The kids are back for half-term so we’re having to watch absolute crap again on TV. Monday night, I wanted to watch The Fall (BBC1). But I couldn’t, obviously, because Britain’s Got Talent (ITV1) was on.
‘Dad! Dad! You’ve got to see this!’ So I come in to see what I’ve got to see and it’s a man called Aaron Crow whose unique and remarkable skills are that he never speaks, he has an interesting haircut, and he does mildly scary magic tricks which aren’t quite as good as Dynamo’s. Also he pronounces his name ‘Aran’ — as in sweater. Is this some other annoying new trend I didn’t know about?

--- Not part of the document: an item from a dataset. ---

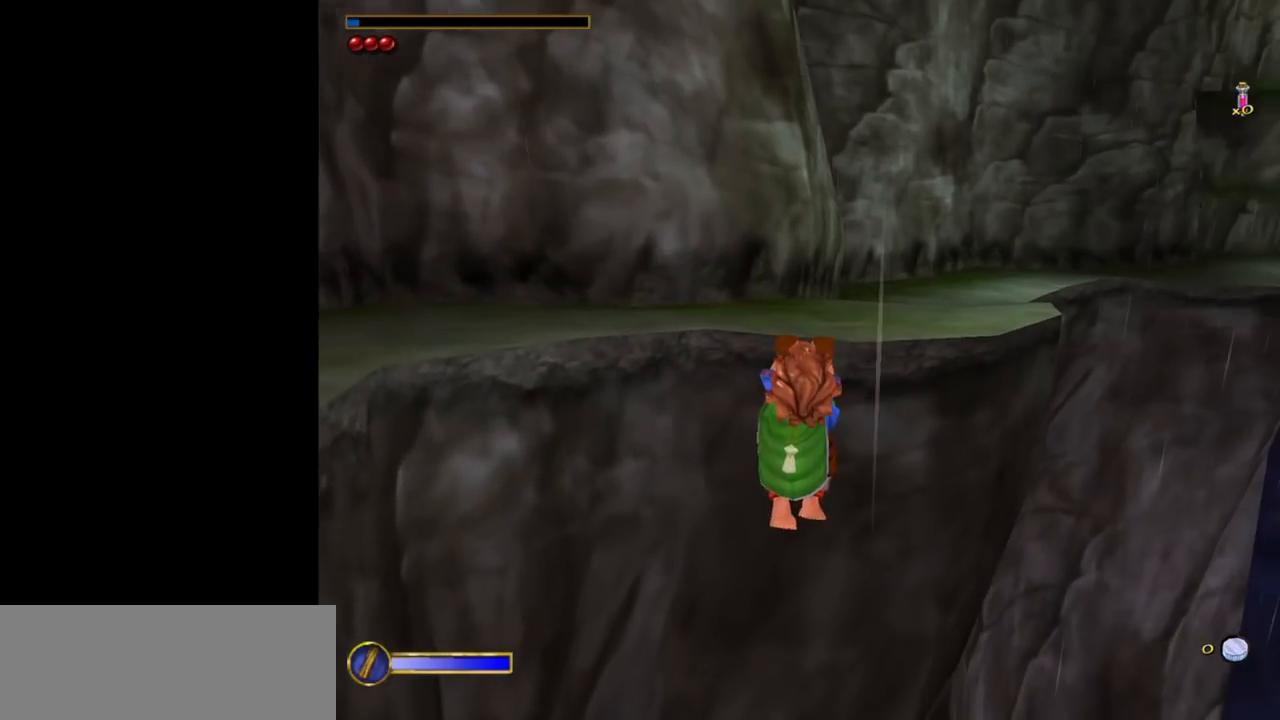
{"keys": ["w"], "mouse": [], "events": []}
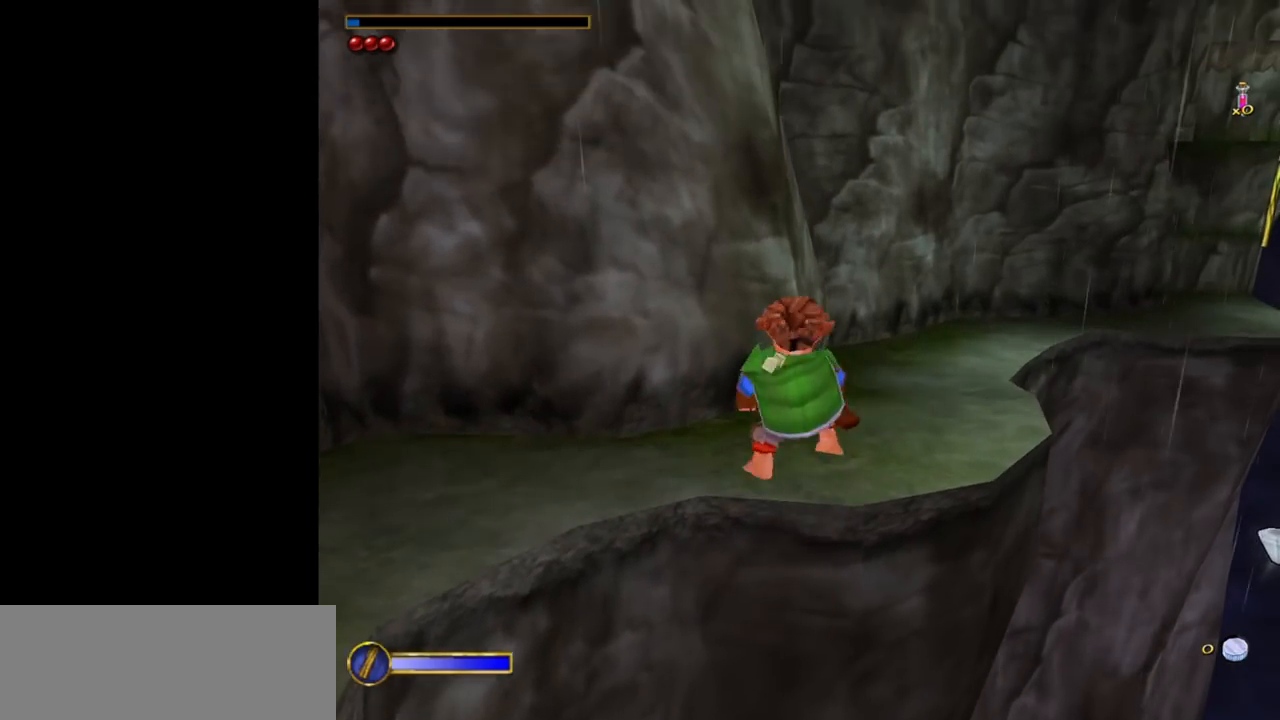
{"keys": ["shift", "space", "w"], "mouse": [], "events": [[367, "shift", "down"], [367, "space", "down"]]}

Kids being unable to pronounce ‘Aaron’ in the same way they think the word ‘worry’ rhymes with ‘lorry’?
Problem is, it’s amazing how quickly you get sucked in, like performing an instant auto-lobotomy. There I am with Girl, lingering on the sofa to see what novelty act comes on next. It’s a couple of scruffy blokes who by day work behind the counter of a tearoom in Wales, but by night are a duetting pair of swoonsome operatic tenors. Their biggest fan is their Nan, who has come wearing a T-shirt urging viewers to vote for them. Apparently when they were kids, she’d play all this opera on the record player and soon enough the boys were singing along like proper professionals.
This is why the show is so popular: it’s not the acts themselves, which you can often take or leave, but the back stories. You’re drawn into this fantastical parallel universe where, far from being a septic isle of dole-scroungers, Islamist plotters, doggers and increasingly desperate solar-panel salesman, Britain is a magical realm of undiscovered talent, brimful of charming, homely, modest, simple folk who will yet one day achieve untold fortune thanks to the brilliance of their ‘Nessun Dorma’/delightful performing dog/conjuring tricks.